→ What to work on
Copy everything from the start of the items down through the line containing "haben. Diese Aktion besteht nun schon", swapping "Palmzweige" for "Palmwedel" and keeping the rest unchanged. Omit the pictures.

→ Provided material
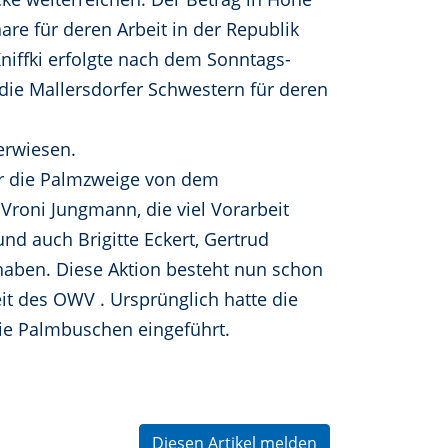
re für deren Arbeit in der Republik
niffki erfolgte nach dem Sonntags-
die Mallersdorfer Schwestern für deren
erwiesen.
der die Palmzweige von dem
roni Jungmann, die viel Vorarbeit
d auch Brigitte Eckert, Gertrud
 haben. Diese Aktion besteht nun schon
it des OWV . Ursprünglich hatte die
die Palmbuschen eingeführt.
Diesen Artikel melden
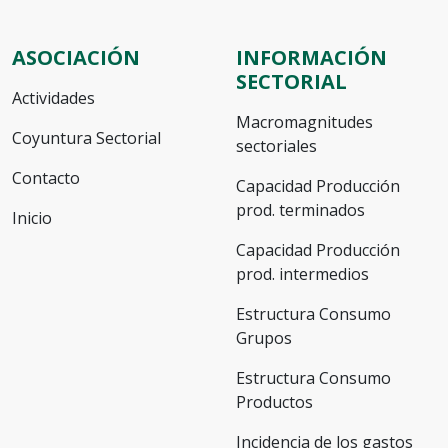
ASOCIACIÓN
INFORMACIÓN
SECTORIAL
Actividades
Macromagnitudes
Coyuntura Sectorial
sectoriales
Contacto
Capacidad Producción
prod. terminados
Inicio
Capacidad Producción
prod. intermedios
Estructura Consumo
Grupos
Estructura Consumo
Productos
Incidencia de los gastos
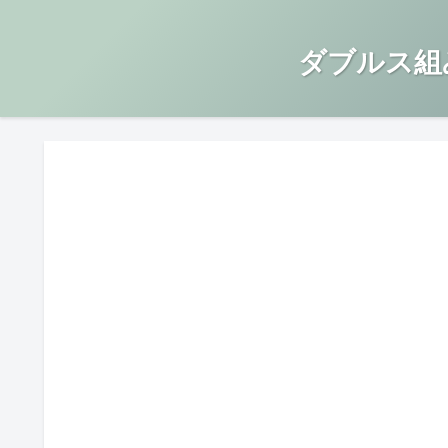
ダブルス組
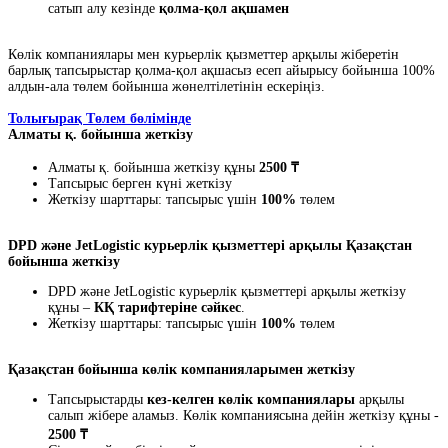
сатып алу кезінде
қолма-қол ақшамен
Көлік компаниялары мен курьерлік қызметтер арқылы жіберетін
барлық тапсырыстар қолма-қол ақшасыз есеп айырысу бойынша 100%
алдын-ала төлем бойынша жөнелтілетінін ескеріңіз.
Толығырақ Төлем бөлімінде
Алматы қ. бойынша жеткізу
Алматы қ. бойынша жеткізу құны
2500 ₸
Тапсырыс берген күні жеткізу
Жеткізу шарттары: тапсырыс үшін
100%
төлем
DPD және JetLogistic курьерлік қызметтері арқылы Қазақстан
бойынша жеткізу
DPD және JetLogistic курьерлік қызметтері арқылы жеткізу
құны –
КҚ тарифтеріне сәйкес
.
Жеткізу шарттары: тапсырыс үшін
100%
төлем
Қазақстан бойынша көлік компанияларымен жеткізу
Тапсырыстарды
кез-келген көлік компаниялары
арқылы
салып жібере аламыз. Көлік компаниясына дейін жеткізу құны -
2500 ₸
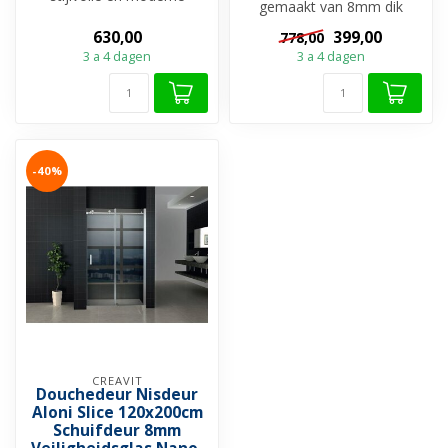
gemaakt van 8mm dik
douchedeur met een zwart
veiligheidsglas met anti-kalk
alumini...
630,00
399,00
778,00
laag. D...
3 a 4 dagen
3 a 4 dagen
-40%
CREAVIT
Douchedeur Nisdeur
Aloni Slice 120x200cm
Schuifdeur 8mm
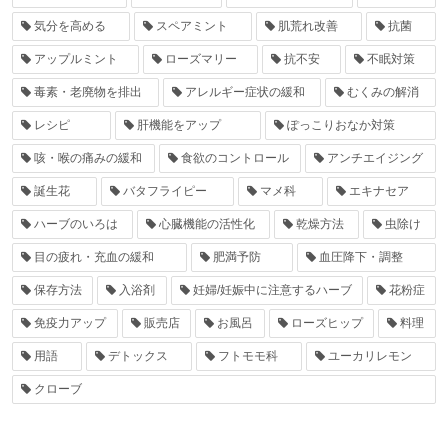
気分を高める
スペアミント
肌荒れ改善
抗菌
アップルミント
ローズマリー
抗不安
不眠対策
毒素・老廃物を排出
アレルギー症状の緩和
むくみの解消
レシピ
肝機能をアップ
ぽっこりおなか対策
咳・喉の痛みの緩和
食欲のコントロール
アンチエイジング
誕生花
バタフライピー
マメ科
エキナセア
ハーブのいろは
心臓機能の活性化
乾燥方法
虫除け
目の疲れ・充血の緩和
肥満予防
血圧降下・調整
保存方法
入浴剤
妊婦/妊娠中に注意するハーブ
花粉症
免疫力アップ
販売店
お風呂
ローズヒップ
料理
用語
デトックス
フトモモ科
ユーカリレモン
クローブ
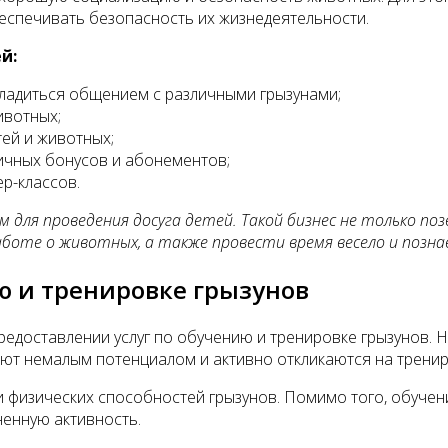
еспечивать безопасность их жизнедеятельности.
й:
ладиться общением с различными грызунами;
ивотных;
ей и животных;
ичных бонусов и абонементов;
р-классов.
 для проведения досуга детей. Такой бизнес не только п
аботе о животных, а также провести время весело и позна
ию и тренировке грызунов
едоставлении услуг по обучению и тренировке грызунов. Н
ют немалым потенциалом и активно откликаются на тренир
х и физических способностей грызунов. Помимо того, обуч
енную активность.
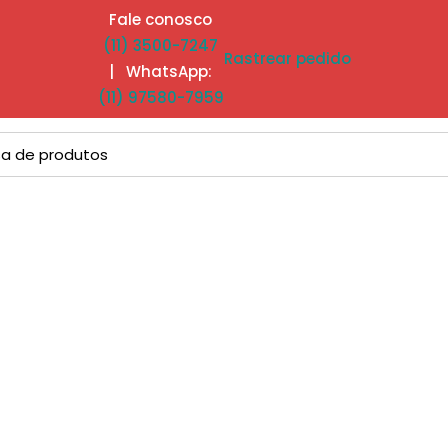
Fale conosco
(11) 3500-7247
Rastrear pedido
| WhatsApp:
(11) 97580-7959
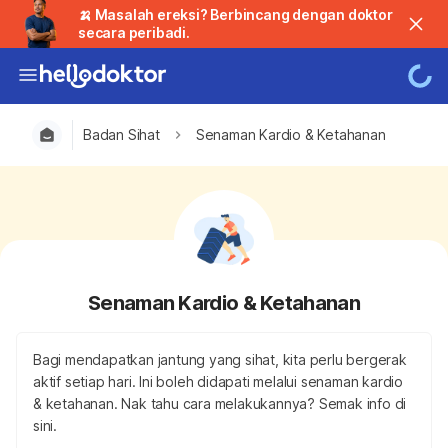
🍌 Masalah ereksi? Berbincang dengan doktor
secara peribadi.
Badan Sihat
Senaman Kardio & Ketahanan
Senaman Kardio & Ketahanan
Bagi mendapatkan jantung yang sihat, kita perlu bergerak
aktif setiap hari. Ini boleh didapati melalui senaman kardio
& ketahanan. Nak tahu cara melakukannya? Semak info di
sini.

→ Solution to this problem
re für deren Arbeit in der Republik
niffki erfolgte nach dem Sonntags-
die Mallersdorfer Schwestern für deren
erwiesen.
der die Palmwedel von dem
roni Jungmann, die viel Vorarbeit
d auch Brigitte Eckert, Gertrud
 haben. Diese Aktion besteht nun schon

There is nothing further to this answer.